One of the consequences of Whitehead’s process thought is that death and resurrection are not infrequent events that go against the laws of nature; they are built into the very nature of our existence, and happening all the time. You have died and been raised to new life countless times since you woke up this morning and had your first cup of coffee!
What we often fail to see in boring matter is that the elements that make it up are quarks and bosons clinging together in atomic nuclei that are always vibrating and boogeying – surrounded by electrons in an unending dance of particles that don’t always act like particles. Some of these elements were formed in the early aftermath of the Big Bang; others were forged in the cores of ancient stars that have long since died and exploded – scattering their remnants throughout the galaxy. We are all made of stardust and the remnants of living creatures that have died and returned to dust. But so are the mountains and the seas.
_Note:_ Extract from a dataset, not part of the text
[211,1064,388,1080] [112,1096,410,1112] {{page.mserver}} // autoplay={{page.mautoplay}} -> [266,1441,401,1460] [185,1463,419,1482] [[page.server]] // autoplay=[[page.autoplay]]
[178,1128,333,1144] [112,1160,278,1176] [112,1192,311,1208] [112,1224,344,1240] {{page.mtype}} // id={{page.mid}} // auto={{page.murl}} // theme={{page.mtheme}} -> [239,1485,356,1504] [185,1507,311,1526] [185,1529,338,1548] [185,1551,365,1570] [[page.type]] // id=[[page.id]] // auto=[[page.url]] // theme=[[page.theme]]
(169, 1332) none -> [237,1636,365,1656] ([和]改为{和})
I think the light that Newell wants us to reconnect with has something to do with the miracle that is ordinary matter – so pervasive that we don’t even notice. It is an energy that at every moment keeps the universe from collapsing into non-existence.
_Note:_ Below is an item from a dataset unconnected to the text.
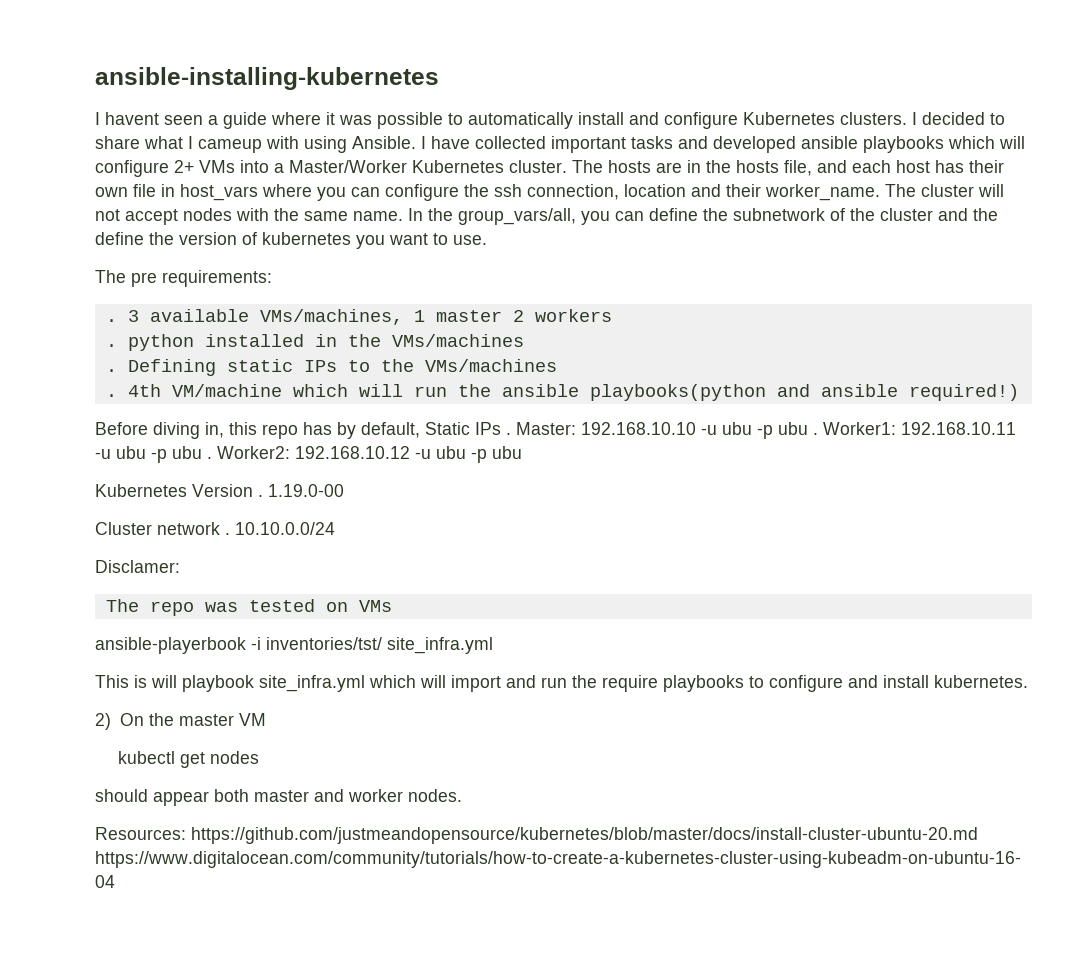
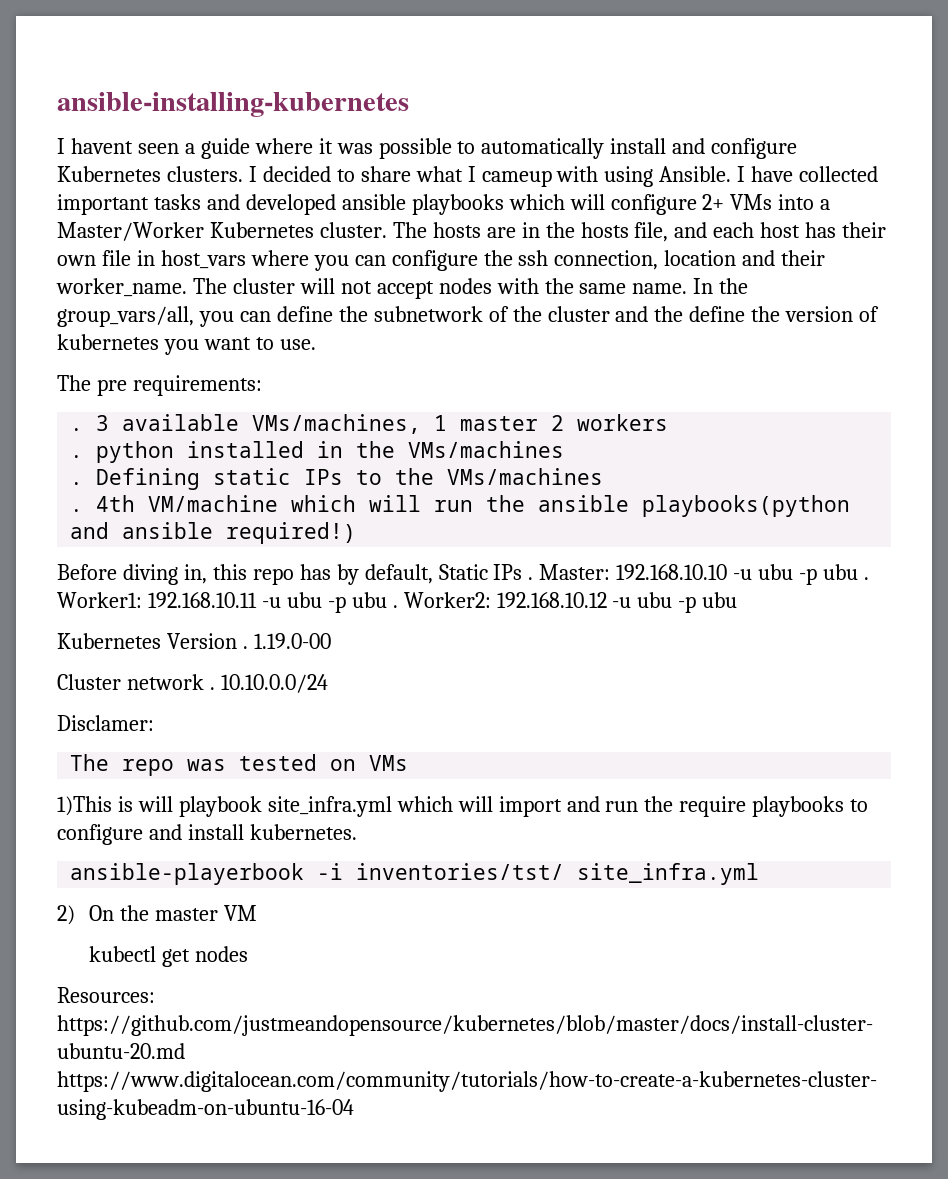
[95,637,493,654] [95,675,129,688] ansible-playerbook -i inventories/tst/ site_infra.yml // This -> [57,796,112,816] 1)This
(1028, 681) none -> [70,863,760,885] // ansible-playerbook -i inventories/tst/ site_infra.yml
[95,789,462,806] // should appear both master and worker nodes. -> (249, 954) none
It is important for us to find time and places where we can reconnect to that light so we can continue to see it when we return to the places we live our lives. For Newell, that is the island of Iona, or the woods near his house. Where is it for you?
John Philip Newell seems to be a fan of the poetry of Mary Oliver (he quotes several of her poems in this book). He writes, “What she (Mary Oliver) is describing is a movement from awareness into open-eyed wonder, and from awe to prayer, and from prayer to adoration.”
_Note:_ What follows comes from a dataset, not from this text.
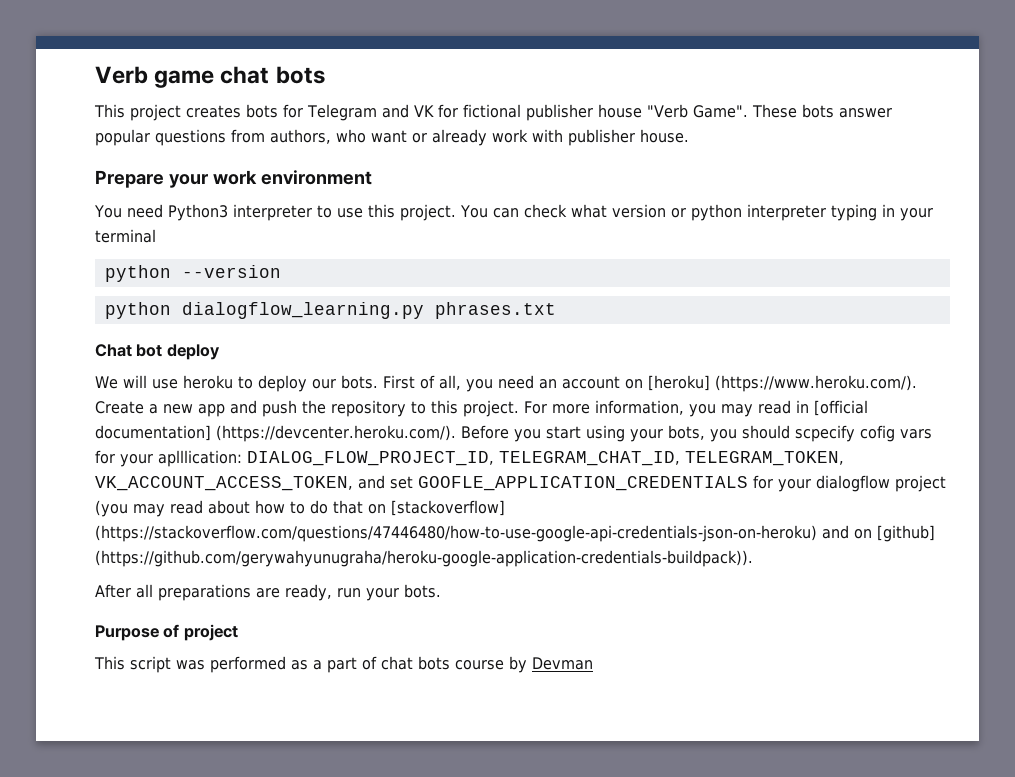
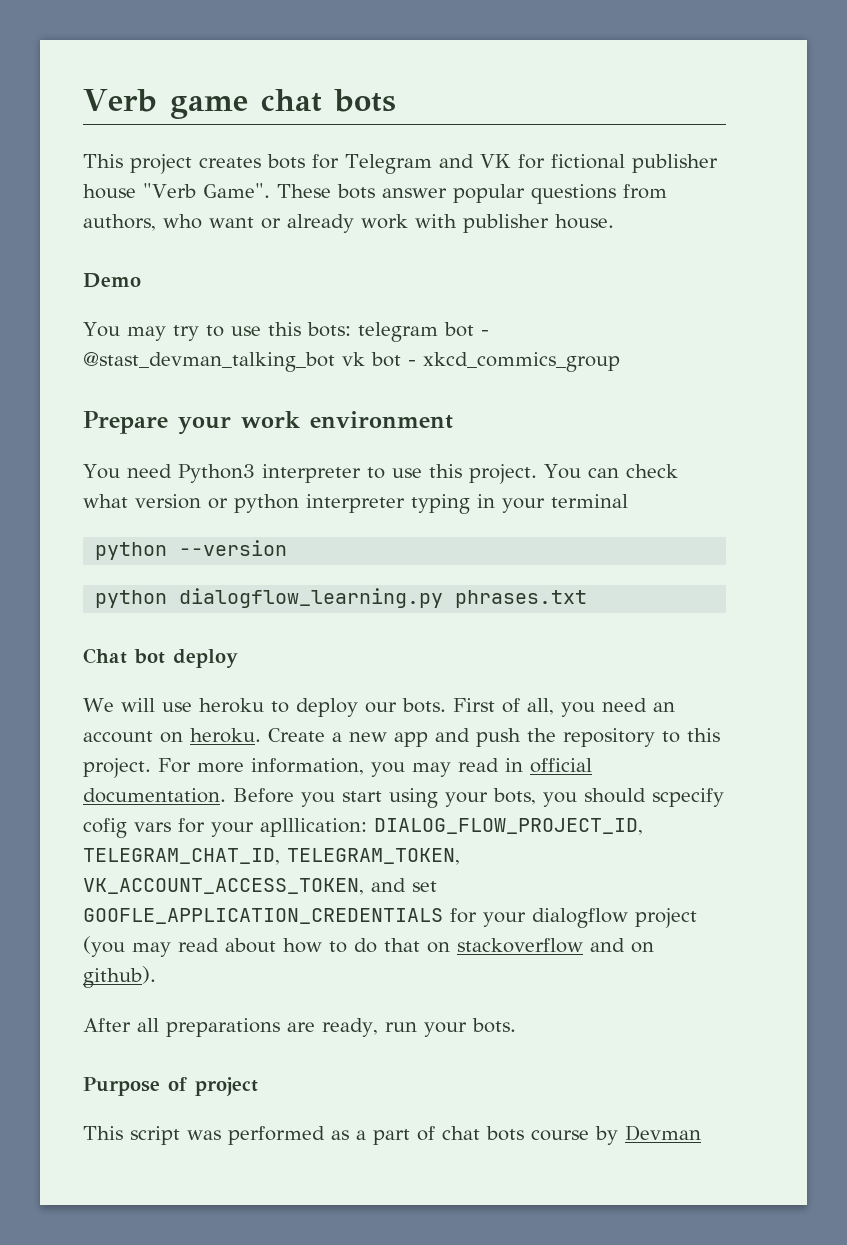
(689, 136) none -> [83,273,141,288] [83,322,489,342] [83,352,620,372] // Demo // You may try to use this bots: telegram bot - @stast_devman_talking_bot vk bot - xkcd_commics_group
[647,375,917,392] [heroku] (https://www.heroku.com/). -> [190,728,261,743] heroku.
[814,400,868,416] [95,425,456,442] [official documentation] (https://devcenter.heroku.com/). -> [530,758,592,773] [83,788,226,803] official documentation.
[391,500,505,516] [95,525,935,542] [95,550,753,567] [stackoverflow] (https://stackoverflow.com/questions/47446480/how-to-use-google-api-credentials-json-on-heroku) and on [github] (https://github.com/gerywahyunugraha/heroku-google-application-credentials-buildpack)). -> [457,938,654,953] [83,966,156,988] stackoverflow and on github).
But Newell warns us that once we have our eyes opened and our sight restored – once we can see the light that is the divine miracle of ordinary matter, of the earth, of all living things, and of other people – we can become a threat to those who would exploit the earth, its creatures and its people for their own benefit. That is what got Jesus crucified, and people like Archbishop Oscar Romero and Mahatma Gandhi assassinated.
John Philip Newell also suggests another dimension of the light he sees and tries to help us to see. This light is an ability to bless the world with our lives – to offer something creative and constructive for the betterment of others. I think this is similar to what Christians have called “spiritual gifts” – gifts given to us by the Holy Spirit at our baptism which are given for the common good.
I think what Newell is finally trying to get to, although he uses different language, is the ancient Christian dichotomy between spirit and matter/flesh. The apostle Paul, in his letter to the Romans, wrote:
To set the mind on the flesh is death, but to set the mind on the Spirit is life and peace. (Romans 8:6)
Many of us have been taught that anything “spiritual” (praying, reading the Bible, worship, etc.) is good; but anything “fleshly” (involving the senses and pleasure, like dancing or having fun or sex) is a source of temptation and therefore sin.
I think that is a misunderstanding of what Paul was trying to communicate. And I think Newell is trying to correct that idea by noticing that the light – God’s spirit – is everywhere, even penetrating matter and flesh. It’s all good — when used responsibly – when we recognize the light in all things and all people.
Can our faith in Christ open our eyes to see that – to see the light in all people and all places? Can we reconnect with that light and change the ways we relate to ourselves and to others? This is a good day to begin.